What We Tried First...

  • Kw week6 screenshot1.png
    Although columns were separated by tabs, in many cases they were also separated by a variable number of spaces (depending on the length of the Sponsor Applicant name). At the time, we thought this was our main obstacle in rewriting the lines for pgAdmin. The command: sed "s/\t/, /g" was an attempt to replace all tabs between columns with a comma followed by a space (we chose a comma since it is what SQL uses). But of course, this was when we discovered the extra spaces. You'll also notice that the formatting of the rows is inconsistent (a minority of the rows actually did what we expected them to do). This stressed us out too.





  • Kw week6 Screenshot2.png
    Opting to address the parts of the file that I did know how to address, my next command was to remove the four spaces between the ApplType and SponsorApplicant columns, something that was consistent across all of the rows: sed -r "s/( ){4}//g". What I had failed to realize was that this would still remove groups of four spaces from the aforementioned gaps between the SponsorApplicant and MostRecentLabelAvailableFlag columns, leaving the gaps as either doublet or triplet spaces. Seeing this, I added two more commands to remove these remaining spaces: sed -r "s/( ){3}//g" | sed -r "s/( ){2}//g".





  • Kw week6 Screenshot3.png
    But there were still remaining spaces. So we used sed "s/ , False/, False/g" | sed "s/ , True/, True/g" | sed "s/, /,/g" | sed "s/,/','/g" | sed "s/^/'/g" to eliminate these spaces and add "single-quotes" around each entry (since those that don't **need** single-quotes can still function properly with them). This returned something that looked hopeful.
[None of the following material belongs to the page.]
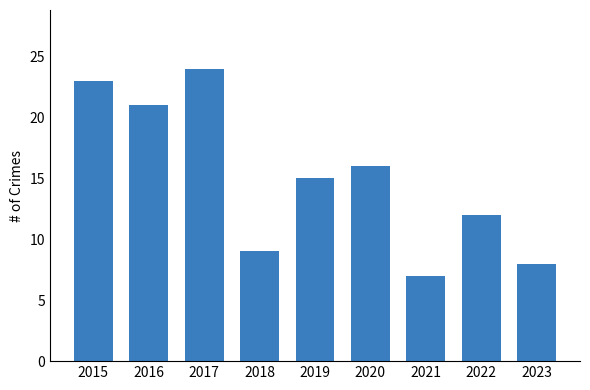

Are the bars horizontal?

No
  • Kw week6 Screenshot4.png
    Through prior experimentation with pgAdmin, we'd discovered that "null" was required for blank spaces in entries. So the final step was to add these nulls, with: sed "s//null/g" | sed "s/,'\r$/,null/g" | sed "s/,'.\r$/&'/g". Again, the result seemed satisfactory.
  • The final pipe was:

cat application.txt | sed "s/\t/, /g" | sed -r "s/( ){4}//g" | sed -r "s/( ){3}//g" | sed -r "s/( ){2}//g" | sed "s/ , False/, False/g" | sed "s/ , True/, True/g" | sed "s/, /,/g" | sed "s/,/','/g" | sed "s/^/'/g" | sed "s//null/g" | sed "s/,'\r$/,null/g" | sed "s/,'.\r$/&'/g" | sed "s/^/insert into application(ApplNo,ApplType,SponsorApplicant,MostRecentLabelAvailableFlag,CurrentPatentFlag,ActionType,Chemical_Type,Ther_Potential,Orphan_Code) values('/g" | sed "s/$/);/g" > ~/public_html/application.sql.txt

  • However, after several rounds of adding the SQL syntax, attempting to past the result into pgAdmin, and receiving various error messages, we realized this somewhat convoluted pipe was not going to work.

...And Why it Didn't Work

  • Most importantly, a few of the sponsor applicant names contained commas, which is a problem for this pipe, which assumes commas are used only as column dividers.
  • Second, for reasons I can't explain, this pipe still leaves spaces after some sponsor applicant names (like in 'APPRECIA PHARMS CO ') which may not seem like a serious issue, but would make searching for these names in SQL difficult because the space would be considered part of the name.